Brownsville cathedral celebrates Easter Mass with empty church

The bell at the Immaculate Conception Cathedral rang minutes before 11 a.m. on Sunday as Easter Mass was about to begin, but this time it was different; for the first time in its lifetime, the church was empty.

Walking toward the church, from the also empty streets of downtown Brownsville, one could not help but imagine how different that moment would have been if it weren’t for the coronavirus that’s changing the way the community lives.

Whole families with children, parents, abuelitas and abuelitos and sometimes all the tías and tíos would join together at the cathedral wearing their Sunday’s best to celebrate — as they would do every year since they can remember— but this time, none of them were in sight.

“This is the day, appointed by the Lord, to receive the news, the announcement that Christ, who was crucified and laid in the tomb, is risen from the dead,” Bishop Daniel Flores said in his homily to the empty crowd. “This announcement strikes the heart of everyone who hears it as an invitation to open up our eyes to a vision of the world renewed; a world where light overcomes the darkness, a world where life overcomes death.”

While the church livestreams its service on several television channels and social media outlets, things do not feel the same for a lot of members. Some said on social media they miss going to the church and admiring the beauty of it, but that they still feel blessed to be able to watch the Mass through Facebook at home, something that would have not been possible years ago.

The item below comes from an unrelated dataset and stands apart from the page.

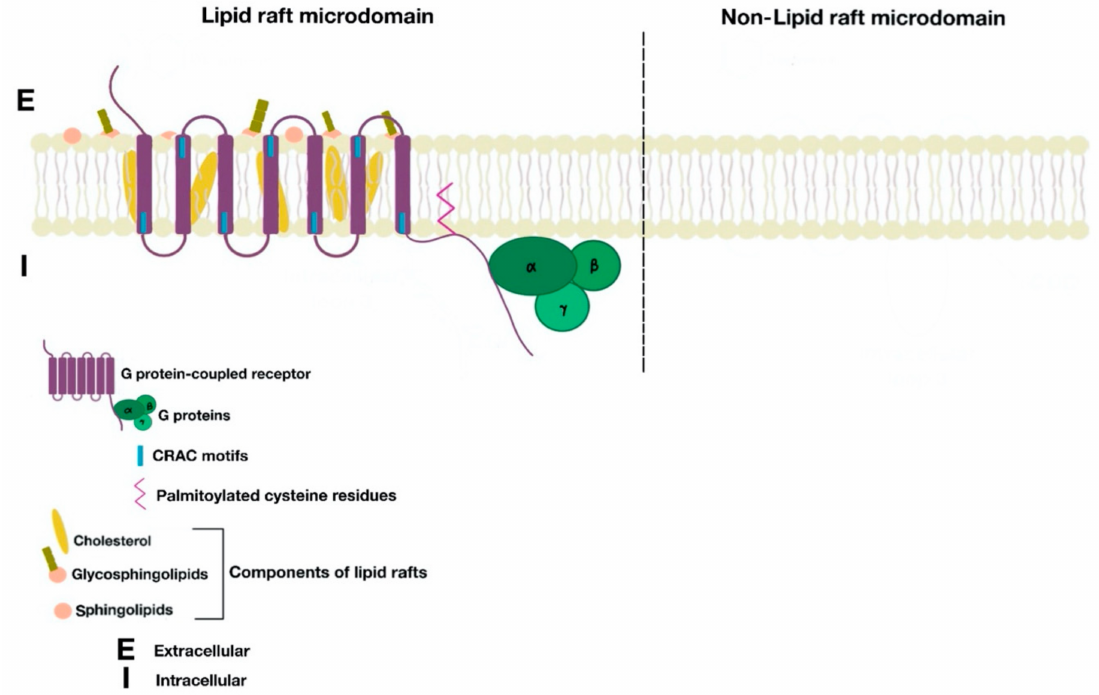
Figure 1. Cell membrane partitions into lipid raft and non-lipid raft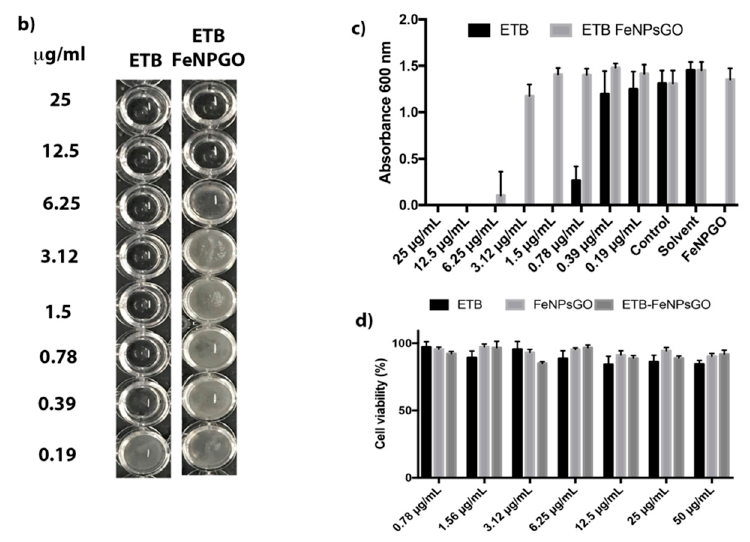
Figure 2. ( a ) REMA and SPOTi results based on ETBambutol (ETB) and multifunctional nanoformulation ETB-FeNPs-GO, tested on M. smegmatis ; ( b ) Complete biofilm inhibition in 96 well plate results based on ETB and ETB-FeNPs-GO tested on M. smegmatis according to their MIC; ( c ) Crystal violet quantification of concentration-dependent inhibition of biofilmsby ETB and ETB-FeNPs-GO; ( d ) Cell viability determined using MTT for the ETB, FeNPs-GO, and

Even the few people who were part of Mass were all at least 6-feet apart, respecting the social distancing rule that is meant to keep flatten the curve.

“Hello, here we are very strict about maintaining our 6-feet distance,” someone told a Brownsville Herald reporter as they entered the empty church, kindly asking them not to set media equipment too close to the entrance so the Bishop and everyone else who was part of the Mass could walk through the door safely.

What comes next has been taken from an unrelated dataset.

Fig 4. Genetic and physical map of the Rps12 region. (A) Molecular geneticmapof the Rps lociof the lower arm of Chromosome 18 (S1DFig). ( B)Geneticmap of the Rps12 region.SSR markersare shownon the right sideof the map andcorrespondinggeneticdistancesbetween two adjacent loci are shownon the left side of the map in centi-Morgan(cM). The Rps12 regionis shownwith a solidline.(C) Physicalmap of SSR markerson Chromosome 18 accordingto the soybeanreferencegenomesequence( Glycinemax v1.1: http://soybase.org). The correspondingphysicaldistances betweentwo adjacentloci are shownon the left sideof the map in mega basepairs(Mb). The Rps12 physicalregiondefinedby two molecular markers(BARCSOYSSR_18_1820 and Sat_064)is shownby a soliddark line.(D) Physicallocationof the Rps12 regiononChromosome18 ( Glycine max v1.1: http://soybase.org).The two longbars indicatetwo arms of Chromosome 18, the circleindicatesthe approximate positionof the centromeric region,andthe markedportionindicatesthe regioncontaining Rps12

During his homily, Bishop Flores acknowledged the changes and said this is something he, nor anyone, could have ever envisioned. He said churches throughout the world are closed for the safety of others.

“But here it is, it’s Easter Sunday and throughout the world Christian churches are announcing that Christ is risen and certainly in our own Rio Grande Valley, so beloved by the Virgin, and throughout the United States, the churches are closed,” he said. “The people, with good reason, all of us are encouraged to stay home and we have many generous civil servants and medical personnel who are required, but very devotedly, and sometimes to the point of exhaustion, giving themselves to the care of others; this is the world we are living in.”